*CONSIGNE:*
Reproduisez sans rien changer le passage du texte sur la main-d’œuvre en maraîchage qui commence par « Les méthodes de » et s’arrête après « compléter la période de production à un coût intéressant. ».

**** TEXTE D’ÉTUDE

Lorsqu’un futur maraîcher réfléchit à son installation ou qu’un agriculteur envisage de se diversifier en production maraîchère, ils focalisent leur attention sur les aspects techniques, commerciaux et environnementaux. Pourtant, les aspects sociaux sont tout aussi importants, en l’occurrence le bon emploi de sa propre main-d’œuvre. Bien sûr, la position géographique du point de vente, la qualité des sols, la disponibilité en eau et en énergie sont importants. La main-d’œuvre est le premier facteur de production.

La performance de la main-d’œuvre

Si le maraîcher lui-même acquiert progressivement l’expertise et l’habilité rendant ses gestes performants, la question reste posée pour le personnel occupé. Les travailleurs permanents sont formés et rapides également. Par contre, trouver de la main-d’œuvre saisonnière efficace est à la fois compliqué et à renouveler chaque année.

La performance de la main-d’œuvre concerne aussi le maraîcher lui-même.

La gestion des équipes

Plusieurs étapes sont requises pour gérer au mieux les équipes. Il faut que le travail soit bien organisé, il faut qu’il soit bien expliqué. Enfin, il faut qu’il soit encadré. Ces étapes sont importantes aussi pour le maraîcher lui-même comme pour les employés.

L’organisation

Les méthodes de travail et les moyens techniques mis en œuvre sont essentiels dans la gestion de la main-d’œuvre. Il faut pouvoir dégager un chiffre d’affaires suffisant pour permettre la vie – la survie- de l’entreprise. Cela paraît évident, pourtant, nous constatons que des déceptions attendent les entreprises après 2 ou 3 années déjà. Entre le rêve de monter sa propre ferme maraîchère et la réalité d’en assurer la durabilité (et donc notamment un revenu économique suffisant) la réussite ne va pas de soi.

Les abris légers permettent de compléter  la période de production à un coût intéressant.
Les abris légers permettent de compléter la période de production à un coût intéressant.

Le choix des productions

Le choix des productions devrait partir des possibilités de valorisation des moyens de production que sont la main-d’œuvre et les surfaces et installations disponibles. Et non l’inverse. Une ferme installée sur une petite surface peut produire autant de revenu qu’une autre plus vaste, c’est le niveau d’intensification qui compte, c’est le choix de productions à haute valeur ajoutée qui compte. C’est une question de modèle économique.

********
**** DONNÉES FOURNIES

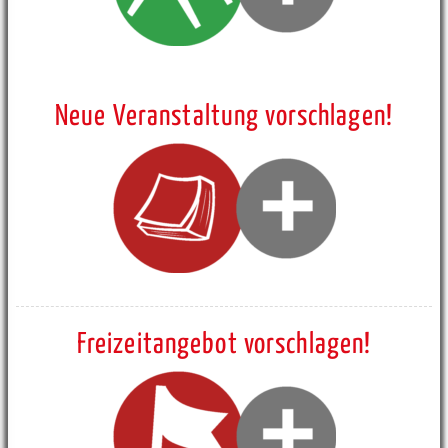
Neue Veranstaltung vorschlagen!
Freizeitangebot vorschlagen!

********

*RÉSULTAT:*
Les méthodes de travail et les moyens techniques mis en œuvre sont essentiels dans la gestion de la main-d’œuvre. Il faut pouvoir dégager un chiffre d’affaires suffisant pour permettre la vie – la survie- de l’entreprise. Cela paraît évident, pourtant, nous constatons que des déceptions attendent les entreprises après 2 ou 3 années déjà. Entre le rêve de monter sa propre ferme maraîchère et la réalité d’en assurer la durabilité (et donc notamment un revenu économique suffisant) la réussite ne va pas de soi.

Les abris légers permettent de compléter  la période de production à un coût intéressant.
Les abris légers permettent de compléter la période de production à un coût intéressant.